-- ACTIVITY --
Return a copy of every line in the data below that contains "server".
'''
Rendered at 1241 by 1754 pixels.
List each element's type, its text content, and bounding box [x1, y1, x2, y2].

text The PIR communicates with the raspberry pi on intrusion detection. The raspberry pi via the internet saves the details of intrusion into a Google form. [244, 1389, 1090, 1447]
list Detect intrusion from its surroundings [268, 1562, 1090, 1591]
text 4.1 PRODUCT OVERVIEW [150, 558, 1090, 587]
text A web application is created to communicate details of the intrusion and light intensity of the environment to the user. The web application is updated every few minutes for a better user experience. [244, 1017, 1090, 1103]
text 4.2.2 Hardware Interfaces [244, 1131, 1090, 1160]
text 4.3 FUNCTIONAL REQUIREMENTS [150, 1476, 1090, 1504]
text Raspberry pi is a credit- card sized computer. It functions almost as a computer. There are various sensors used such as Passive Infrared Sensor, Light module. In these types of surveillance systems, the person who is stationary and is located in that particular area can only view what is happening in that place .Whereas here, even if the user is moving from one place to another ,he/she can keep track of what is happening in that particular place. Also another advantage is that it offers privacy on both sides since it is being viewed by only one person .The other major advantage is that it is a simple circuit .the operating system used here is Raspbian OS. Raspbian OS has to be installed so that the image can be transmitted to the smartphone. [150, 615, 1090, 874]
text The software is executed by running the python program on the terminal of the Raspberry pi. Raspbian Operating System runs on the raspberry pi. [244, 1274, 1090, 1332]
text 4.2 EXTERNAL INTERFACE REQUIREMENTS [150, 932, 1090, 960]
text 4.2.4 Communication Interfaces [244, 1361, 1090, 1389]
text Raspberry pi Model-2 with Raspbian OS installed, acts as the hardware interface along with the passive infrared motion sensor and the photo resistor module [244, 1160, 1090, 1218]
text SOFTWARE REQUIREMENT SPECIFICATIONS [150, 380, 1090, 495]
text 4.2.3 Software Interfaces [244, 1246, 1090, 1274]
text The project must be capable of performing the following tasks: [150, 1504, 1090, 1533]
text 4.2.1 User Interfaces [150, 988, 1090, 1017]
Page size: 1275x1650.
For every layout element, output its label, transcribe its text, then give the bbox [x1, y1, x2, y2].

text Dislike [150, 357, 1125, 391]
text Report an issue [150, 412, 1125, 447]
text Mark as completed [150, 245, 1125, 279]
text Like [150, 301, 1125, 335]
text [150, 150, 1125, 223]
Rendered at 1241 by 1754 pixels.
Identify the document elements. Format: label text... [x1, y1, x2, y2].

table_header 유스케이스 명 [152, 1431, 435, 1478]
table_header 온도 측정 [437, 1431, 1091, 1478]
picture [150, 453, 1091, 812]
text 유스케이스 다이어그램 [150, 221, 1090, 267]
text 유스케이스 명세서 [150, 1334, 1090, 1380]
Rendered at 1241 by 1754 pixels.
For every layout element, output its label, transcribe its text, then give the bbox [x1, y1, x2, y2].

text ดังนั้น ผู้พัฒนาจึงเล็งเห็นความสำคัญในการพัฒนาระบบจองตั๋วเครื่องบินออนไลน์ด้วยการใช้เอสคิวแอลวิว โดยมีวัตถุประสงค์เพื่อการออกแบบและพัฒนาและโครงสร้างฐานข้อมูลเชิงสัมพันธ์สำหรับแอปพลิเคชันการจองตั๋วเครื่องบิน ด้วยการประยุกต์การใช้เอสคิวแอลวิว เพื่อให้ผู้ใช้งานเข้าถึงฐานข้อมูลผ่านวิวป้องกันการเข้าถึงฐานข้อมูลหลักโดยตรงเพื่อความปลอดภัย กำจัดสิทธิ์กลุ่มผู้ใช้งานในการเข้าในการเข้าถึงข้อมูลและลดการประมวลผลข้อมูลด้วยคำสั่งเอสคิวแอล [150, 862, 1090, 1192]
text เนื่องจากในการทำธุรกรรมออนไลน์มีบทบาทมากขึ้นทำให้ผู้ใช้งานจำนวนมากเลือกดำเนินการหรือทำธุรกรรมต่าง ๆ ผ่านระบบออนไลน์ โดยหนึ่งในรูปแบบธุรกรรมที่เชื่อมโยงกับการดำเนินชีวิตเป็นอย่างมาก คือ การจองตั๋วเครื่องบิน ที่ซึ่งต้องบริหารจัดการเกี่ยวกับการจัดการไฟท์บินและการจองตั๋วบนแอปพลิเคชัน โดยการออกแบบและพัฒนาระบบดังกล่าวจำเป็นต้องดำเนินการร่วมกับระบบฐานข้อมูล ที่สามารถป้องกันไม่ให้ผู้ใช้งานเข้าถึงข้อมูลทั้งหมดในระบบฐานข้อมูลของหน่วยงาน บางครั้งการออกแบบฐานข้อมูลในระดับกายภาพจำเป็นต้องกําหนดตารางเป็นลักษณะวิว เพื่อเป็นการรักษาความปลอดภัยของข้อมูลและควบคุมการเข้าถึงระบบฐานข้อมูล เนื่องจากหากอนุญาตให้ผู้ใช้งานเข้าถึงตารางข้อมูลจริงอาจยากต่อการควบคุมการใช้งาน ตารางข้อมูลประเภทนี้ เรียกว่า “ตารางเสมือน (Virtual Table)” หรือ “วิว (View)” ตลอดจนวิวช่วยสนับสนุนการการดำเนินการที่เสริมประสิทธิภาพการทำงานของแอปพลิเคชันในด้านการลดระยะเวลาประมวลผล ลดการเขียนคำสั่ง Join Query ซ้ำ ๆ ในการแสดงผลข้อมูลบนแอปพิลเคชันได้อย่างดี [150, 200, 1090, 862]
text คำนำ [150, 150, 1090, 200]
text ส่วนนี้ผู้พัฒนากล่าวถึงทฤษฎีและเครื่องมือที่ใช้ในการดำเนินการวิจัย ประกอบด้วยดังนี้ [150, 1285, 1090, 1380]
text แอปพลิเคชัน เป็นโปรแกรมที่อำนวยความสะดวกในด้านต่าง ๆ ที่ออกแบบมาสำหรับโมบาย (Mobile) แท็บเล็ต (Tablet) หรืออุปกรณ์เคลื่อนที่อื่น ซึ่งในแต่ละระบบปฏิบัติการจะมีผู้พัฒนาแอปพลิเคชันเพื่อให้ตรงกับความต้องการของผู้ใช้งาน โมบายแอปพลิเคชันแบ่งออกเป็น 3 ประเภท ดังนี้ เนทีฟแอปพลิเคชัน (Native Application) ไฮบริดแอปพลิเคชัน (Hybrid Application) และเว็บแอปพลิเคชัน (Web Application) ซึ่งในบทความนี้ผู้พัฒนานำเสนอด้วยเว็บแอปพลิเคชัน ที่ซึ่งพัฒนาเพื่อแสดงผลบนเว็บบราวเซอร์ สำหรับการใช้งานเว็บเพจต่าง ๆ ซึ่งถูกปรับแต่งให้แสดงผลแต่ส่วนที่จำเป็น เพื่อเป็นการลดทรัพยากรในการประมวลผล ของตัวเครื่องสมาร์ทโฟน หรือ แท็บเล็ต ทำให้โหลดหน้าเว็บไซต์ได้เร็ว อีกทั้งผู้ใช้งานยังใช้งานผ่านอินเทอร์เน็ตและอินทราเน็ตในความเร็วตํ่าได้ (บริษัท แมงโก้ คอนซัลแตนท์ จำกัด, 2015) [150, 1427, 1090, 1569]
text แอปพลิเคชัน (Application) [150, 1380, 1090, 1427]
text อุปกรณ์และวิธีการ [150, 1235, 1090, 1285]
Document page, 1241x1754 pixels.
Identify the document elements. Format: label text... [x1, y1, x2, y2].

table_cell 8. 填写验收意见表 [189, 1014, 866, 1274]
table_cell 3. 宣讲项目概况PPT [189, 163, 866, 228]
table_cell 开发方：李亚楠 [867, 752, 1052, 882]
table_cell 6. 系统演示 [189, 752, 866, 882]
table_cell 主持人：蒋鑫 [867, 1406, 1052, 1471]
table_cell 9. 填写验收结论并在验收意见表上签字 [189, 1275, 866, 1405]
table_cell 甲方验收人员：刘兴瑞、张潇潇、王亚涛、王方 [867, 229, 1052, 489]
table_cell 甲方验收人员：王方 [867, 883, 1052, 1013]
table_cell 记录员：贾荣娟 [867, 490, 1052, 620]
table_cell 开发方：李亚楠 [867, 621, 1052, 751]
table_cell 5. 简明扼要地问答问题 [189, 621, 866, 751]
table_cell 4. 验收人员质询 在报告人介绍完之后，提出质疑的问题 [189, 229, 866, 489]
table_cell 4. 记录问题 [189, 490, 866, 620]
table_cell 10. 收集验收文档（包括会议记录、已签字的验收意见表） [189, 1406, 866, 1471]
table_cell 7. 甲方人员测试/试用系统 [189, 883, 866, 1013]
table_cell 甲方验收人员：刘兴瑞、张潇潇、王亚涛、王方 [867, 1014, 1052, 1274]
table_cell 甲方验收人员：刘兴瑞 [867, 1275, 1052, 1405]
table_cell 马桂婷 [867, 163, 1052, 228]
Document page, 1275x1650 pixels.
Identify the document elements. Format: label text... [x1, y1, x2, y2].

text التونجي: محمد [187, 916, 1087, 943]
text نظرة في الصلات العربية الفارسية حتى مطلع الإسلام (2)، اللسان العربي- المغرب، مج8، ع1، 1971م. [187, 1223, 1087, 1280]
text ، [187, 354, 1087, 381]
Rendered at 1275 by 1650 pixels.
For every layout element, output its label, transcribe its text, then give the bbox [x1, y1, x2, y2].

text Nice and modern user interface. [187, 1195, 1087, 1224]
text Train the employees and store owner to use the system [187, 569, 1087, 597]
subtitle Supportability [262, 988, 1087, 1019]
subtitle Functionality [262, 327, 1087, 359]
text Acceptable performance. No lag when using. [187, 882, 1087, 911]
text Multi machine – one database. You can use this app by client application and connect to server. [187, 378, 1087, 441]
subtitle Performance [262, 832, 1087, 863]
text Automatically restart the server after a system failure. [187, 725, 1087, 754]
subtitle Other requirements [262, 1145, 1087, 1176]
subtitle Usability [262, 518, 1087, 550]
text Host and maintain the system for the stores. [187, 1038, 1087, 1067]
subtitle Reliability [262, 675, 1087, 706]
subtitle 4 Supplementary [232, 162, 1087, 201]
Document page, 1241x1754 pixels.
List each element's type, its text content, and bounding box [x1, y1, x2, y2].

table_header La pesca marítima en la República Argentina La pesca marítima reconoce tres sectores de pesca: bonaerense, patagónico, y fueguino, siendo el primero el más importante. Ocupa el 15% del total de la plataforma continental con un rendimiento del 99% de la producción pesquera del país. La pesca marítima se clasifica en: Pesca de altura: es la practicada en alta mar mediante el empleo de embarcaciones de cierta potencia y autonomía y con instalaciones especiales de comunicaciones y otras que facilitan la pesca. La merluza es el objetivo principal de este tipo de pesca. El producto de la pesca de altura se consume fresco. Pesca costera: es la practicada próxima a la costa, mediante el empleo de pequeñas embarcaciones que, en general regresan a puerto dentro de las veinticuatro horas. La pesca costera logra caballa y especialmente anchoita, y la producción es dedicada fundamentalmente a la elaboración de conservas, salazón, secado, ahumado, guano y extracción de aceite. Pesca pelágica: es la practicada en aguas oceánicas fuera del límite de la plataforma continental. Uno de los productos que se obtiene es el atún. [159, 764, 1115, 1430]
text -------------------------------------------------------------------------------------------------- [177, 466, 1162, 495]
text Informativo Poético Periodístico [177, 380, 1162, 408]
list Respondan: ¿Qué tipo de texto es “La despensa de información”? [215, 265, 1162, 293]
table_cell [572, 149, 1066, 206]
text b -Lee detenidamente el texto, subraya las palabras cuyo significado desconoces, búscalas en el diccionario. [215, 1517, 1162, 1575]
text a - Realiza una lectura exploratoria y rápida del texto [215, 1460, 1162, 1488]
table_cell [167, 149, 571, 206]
'''
-- WRITTEN SOLUTION --
text Multi machine – one database. You can use this app by client application and connect to server. [187, 378, 1087, 441]
text Automatically restart the server after a system failure. [187, 725, 1087, 754]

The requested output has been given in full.